Some of the solu­tions to these prob­lems will have to be brought about by law­mak­ers and reg­u­la­tors (deal­ing with sub­min­i­mum wage cer­tifi­cates) and lawyers, social work­ers, and oth­er pro­fes­sion­als equipped to deal with human traf­fick­ing (deal­ing with any remain­ing cas­es of old­er forms of exploit­ing dis­abled work­ers). As a law stu­dent, I can eas­i­ly imag­ine attor­neys help­ing vic­tims sue for dam­ages and find­ing pro bono projects in help­ing peo­ple escape exploita­tive boss­es who also hap­pen to be their guardians or rep­re­sen­ta­tive pay­ees. How­ev­er, nei­ther prob­lem is eas­i­ly addressed with­out buy-in from the per­son on the street. Some of these res­cues took place because of anony­mous tips from con­cerned cit­i­zens. These abus­es went on for as many years as they did because peo­ple ignored the sit­u­a­tion or assumed every­thing was fine. A major les­son to be learned here is that, if you want to make your com­mu­ni­ty safer for your most vul­ner­a­ble neigh­bors, just pay­ing atten­tion, get­ting to know them, and ask­ing ques­tions about liv­ing and work­ing con­di­tions that look ques­tion­able can go a long way.

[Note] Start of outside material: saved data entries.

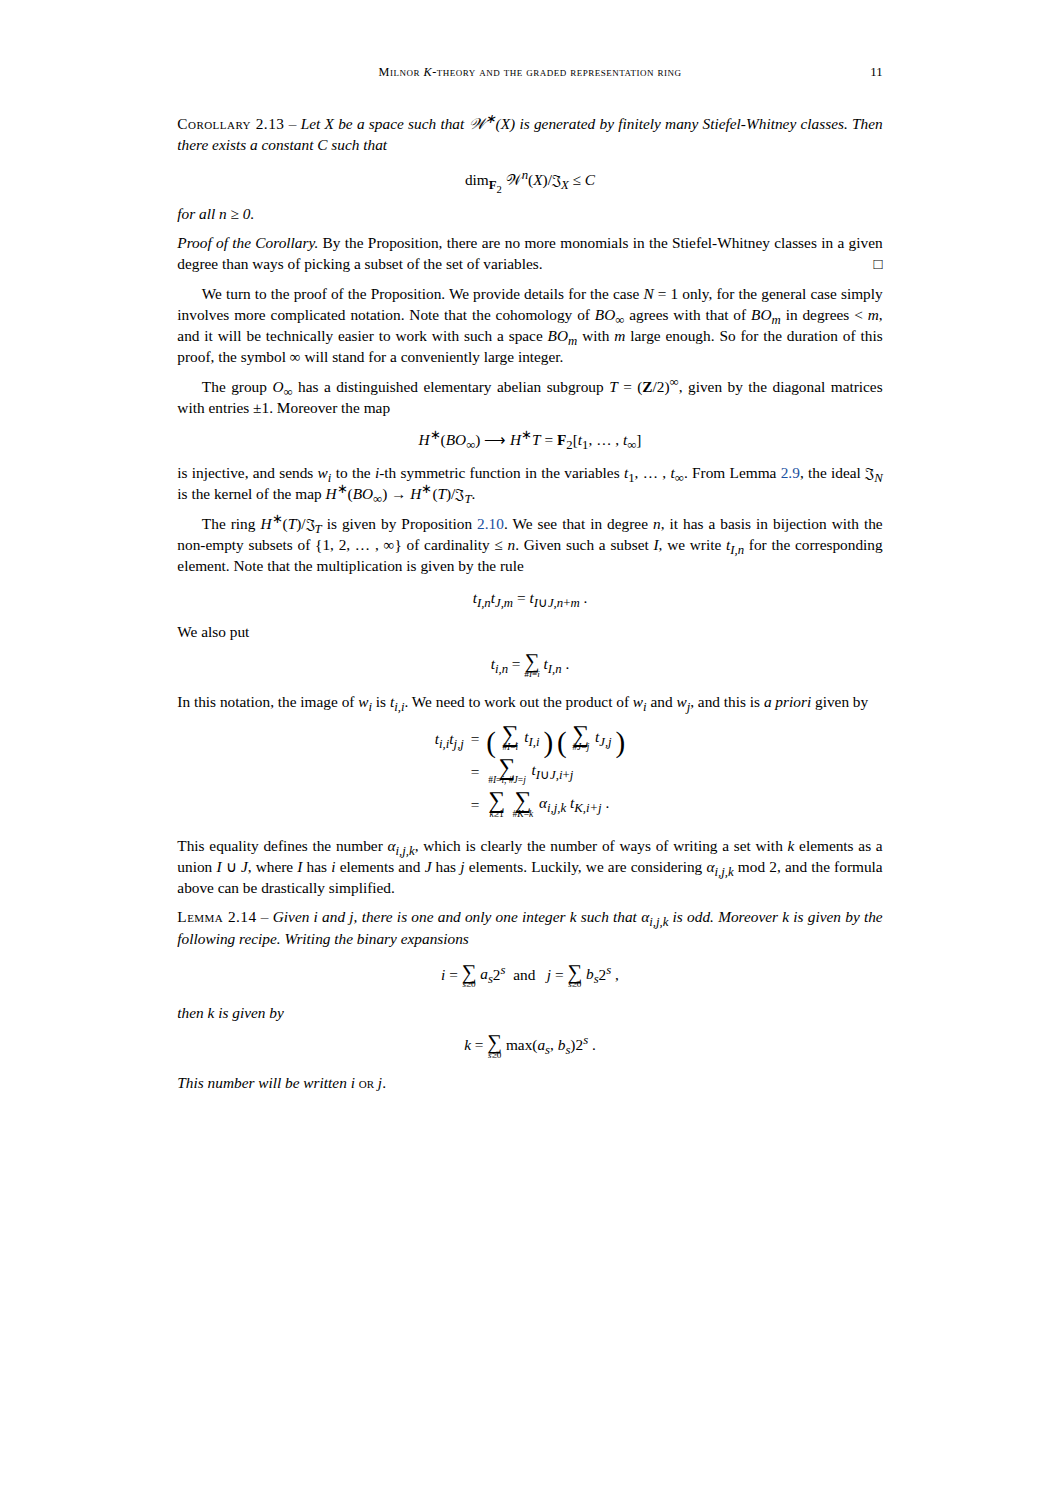Milnor K-theory and the graded representation ring 11
Corollary 2.13 – Let X be a space such that 𝒲∗(X) is generated by finitely many Stiefel-Whitney classes. Then there exists a constant C such that
dimF2 𝒲n(X)/𝔍X ≤ C
for all n ≥ 0.
Proof of the Corollary. By the Proposition, there are no more monomials in the Stiefel-Whitney classes in a given degree than ways of picking a subset of the set of variables. □
We turn to the proof of the Proposition. We provide details for the case N = 1 only, for the general case simply involves more complicated notation. Note that the cohomology of BO∞ agrees with that of BOm in degrees < m, and it will be technically easier to work with such a space BOm with m large enough. So for the duration of this proof, the symbol ∞ will stand for a conveniently large integer.
The group O∞ has a distinguished elementary abelian subgroup T = (Z/2)∞, given by the diagonal matrices with entries ±1. Moreover the map
H∗(BO∞) ⟶ H∗T = F2[t1, … , t∞]
is injective, and sends wi to the i-th symmetric function in the variables t1, … , t∞. From Lemma 2.9, the ideal 𝔍N is the kernel of the map H∗(BO∞) → H∗(T)/𝔍T.
The ring H∗(T)/𝔍T is given by Proposition 2.10. We see that in degree n, it has a basis in bijection with the non-empty subsets of {1, 2, … , ∞} of cardinality ≤ n. Given such a subset I, we write tI,n for the corresponding element. Note that the multiplication is given by the rule
tI,ntJ,m = tI∪J,n+m .
We also put
ti,n = ∑#I=i tI,n .
In this notation, the image of wi is ti,i. We need to work out the product of wi and wj, and this is a priori given by
| t i,i t j,j | = | ( ∑ # I = i t I,i ) ( ∑ # J = j t J,j ) |
| | = | ∑ # I = i , # J = j t I ∪ J , i + j |
| | = | ∑ k ≥1 ∑ # K = k α i,j,k t K,i+j . |
This equality defines the number αi,j,k, which is clearly the number of ways of writing a set with k elements as a union I ∪ J, where I has i elements and J has j elements. Luckily, we are considering αi,j,k mod 2, and the formula above can be drastically simplified.
Lemma 2.14 – Given i and j, there is one and only one integer k such that αi,j,k is odd. Moreover k is given by the following recipe. Writing the binary expansions
i = ∑s≥0 as2s and j = ∑s≥0 bs2s ,
then k is given by
k = ∑s≥0 max(as, bs)2s .
This number will be written i or j.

Anoth­er area where pub­lic involve­ment is impor­tant is in advo­ca­cy for employ­ment first pol­i­cy. The dis­abil­i­ty com­mu­ni­ty has long rec­og­nized that res­i­den­tial insti­tu­tions are dan­ger­ous. They can nev­er be made safe because putting mar­gin­al­ized, vul­ner­a­ble peo­ple togeth­er in one place, out of sight of any­one whose com­plaints might be tak­en seri­ous­ly, leads to cycles of abuse and neglect. Seg­re­gat­ed work­places have at least some such ten­den­cies. Even if peo­ple are some­what pro­tect­ed by going home at night, they’re out of sight and out of mind for large parts of the day. If we want to be sure of end­ing a form of exploit­ed labor some­times tinged with the lega­cy of chat­tel slav­ery, we have to shut down the seg­re­gat­ed set­tings where it happens.We have to bring dis­abled labor out into the light of inclu­sion so that pub­lic scruti­ny makes it hard­er to mis­treat these work­ers. If we want to ensure that work­ers with dis­abil­i­ties are paid the same as non-dis­abled col­leagues doing the same jobs, and work under the same stan­dards and con­di­tions, there is a sim­ple solu­tion: put them in jobs that non-dis­abled peo­ple do. Help them seek work that match­es their cre­den­tials, strengths, and weak­ness­es in nor­mal, com­pet­i­tive posi­tions open to dis­abled and non-dis­abled appli­cants like every­one else.